About the DollarWise Campaign

DollarWise is dedicated to the idea that all Americans can benefit from increased access to financial education. As individuals become more financially literate, they become better prepared to build stable families, to help themselves and their children gain education, to be productive members of the workforce, and to contribute to their communities. When cities have a robust summer youth employment program, they give their young people the opportunity to gain the necessary skills to move forward in their careers and their future.

DollarWise supports the goals and objectives of the National Strategy for Financial Education 2011, released by the federal Financial Literacy and Education Commission in December 2010. It invites mayors and city staff to examine their communities’ financial education needs; create an action plan; and forge partnerships with financial institutions, faith-based groups, nonprofits, local businesses, and others in the community to address this important issue. DollarWise offers support through technical assistance, partnerships with national organizations ranging from Bank of America and the Foundation for Financial Planning to the Federal Reserve System, and its two grants programs.

How do I set up a financial literacy campaign in my city?

Setting up a local financial literacy campaign may sound overwhelming, but it is easier than you might think. Sure, it will take some work and a little bit of effort, but by following a few simple steps you’ll be up and running in no time.

Step 1 Analyze your city's financial education needs


Different cities scope out their financial literacy needs in different ways. Some bring together groups of city and community leaders and residents to discuss their needs; others take a statistical approach based on sources such as census and IRS data; yet others use some combination of the two. In the end, chances are you’ll be able to identify many different groups to help. But that can be overwhelming. Focus your efforts on one segment of your community and then expand from there as your capacity grows.

Step 2 Find out who's already addressing those needs


Most likely, one or more organizations are working on financial literacy in your city. There’s no need to “reinvent the wheel,” as the saying goes. Learn who those groups are, how and where they do their work, and the segments of your community they work with. Groups that are probably addressing financial literacy may include faith-based groups, financial institutions, public and private schools, nonprofits, the local housing authority and/or housing-assistance programs, local employers, and other community-based groups.

Step 3 Develop partnerships with those groups


Establish partnerships with those organizations that are working to improve financial literacy.
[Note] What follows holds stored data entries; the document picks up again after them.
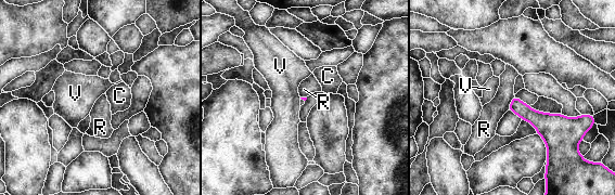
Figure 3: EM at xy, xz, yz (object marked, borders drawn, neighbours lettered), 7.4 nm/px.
longest_contact=R:120nm act=skip each=C:other,R:other,V:other border=3:(514, 95), (508, 109) found='none of them fits'

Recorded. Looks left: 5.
why='branch stops here' act=open view=em slice=planes show=tint pic=1 at=(636, 201)

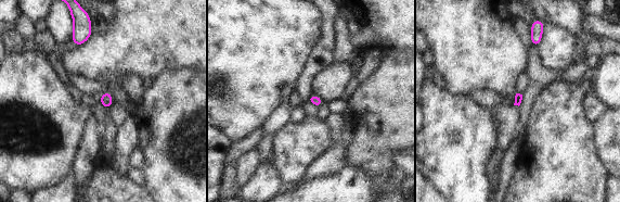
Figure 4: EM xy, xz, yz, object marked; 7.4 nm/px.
why='see the neighbours' act=open view=em slice=planes show=borders at=same

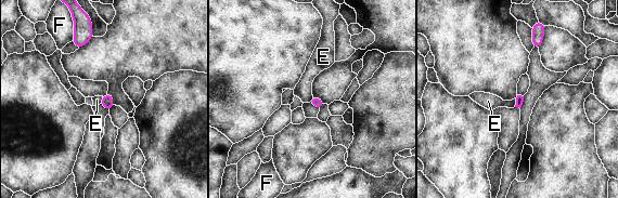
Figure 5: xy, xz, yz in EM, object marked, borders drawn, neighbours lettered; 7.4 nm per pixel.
longest_contact=F:70nm act=skip each=E:other,F:other border=5:(516, 98), (514, 106) found='none of them fits'

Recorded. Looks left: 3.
act=finish edits=none rest=unchecked

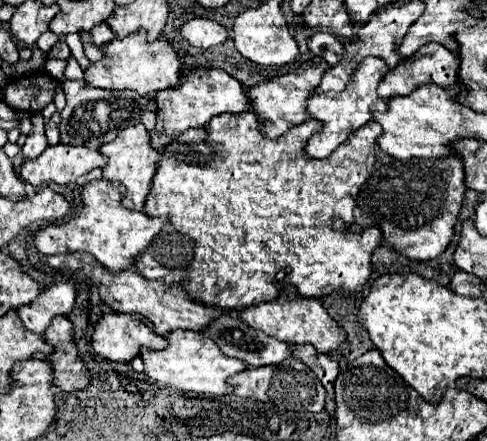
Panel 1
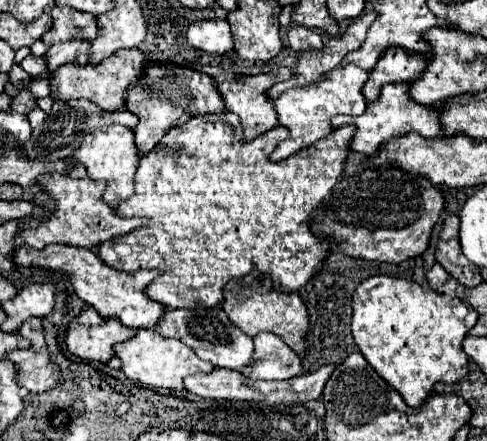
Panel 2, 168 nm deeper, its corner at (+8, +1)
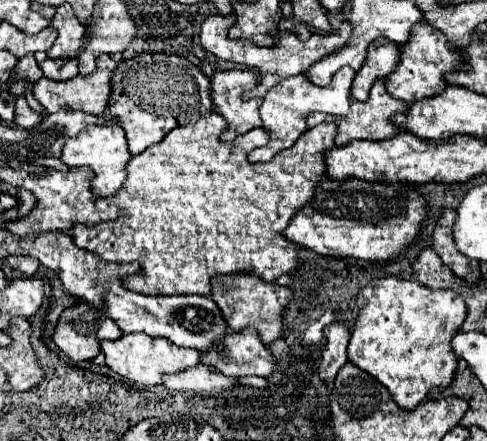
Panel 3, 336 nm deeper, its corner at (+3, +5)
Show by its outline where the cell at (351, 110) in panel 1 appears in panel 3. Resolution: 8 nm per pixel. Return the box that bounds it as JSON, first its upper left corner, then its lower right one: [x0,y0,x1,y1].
[247,66,355,162]

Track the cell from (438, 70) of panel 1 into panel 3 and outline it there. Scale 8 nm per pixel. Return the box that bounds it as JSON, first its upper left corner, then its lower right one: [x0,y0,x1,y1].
[351,38,399,100]

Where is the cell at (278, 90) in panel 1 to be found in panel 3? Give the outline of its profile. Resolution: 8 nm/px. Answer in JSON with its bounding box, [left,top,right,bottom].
[211,72,261,142]

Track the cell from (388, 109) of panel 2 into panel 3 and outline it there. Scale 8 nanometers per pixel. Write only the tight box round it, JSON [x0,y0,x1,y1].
[307,80,407,146]

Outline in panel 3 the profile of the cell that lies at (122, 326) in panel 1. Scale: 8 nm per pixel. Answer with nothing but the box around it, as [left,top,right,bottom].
[51,302,121,362]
Help them to reinforce and enhance their work and to build a coordinated, citywide effort. You can work with them on organizing classes, workshops, and community programs. Your work with them will build your application for an Innovation Grant and create a foundation for even greater expansion of your local financial literacy efforts in the future.

Step 4 Take advantage of all DollarWise has to offer


  • Apply for Innovation Grants.
  • Participate in the Summer Youth Campaign and Financial Planning Days.
  • Work with your local partners to organize financial education classes and events.
  • Work with our national partners and learn from other DollarWise cities.
  • Make a commitment to an ongoing, year-round financial literacy effort.
  • After a while, take a step back and evaluate your local campaign. Identify areas in which you can improve.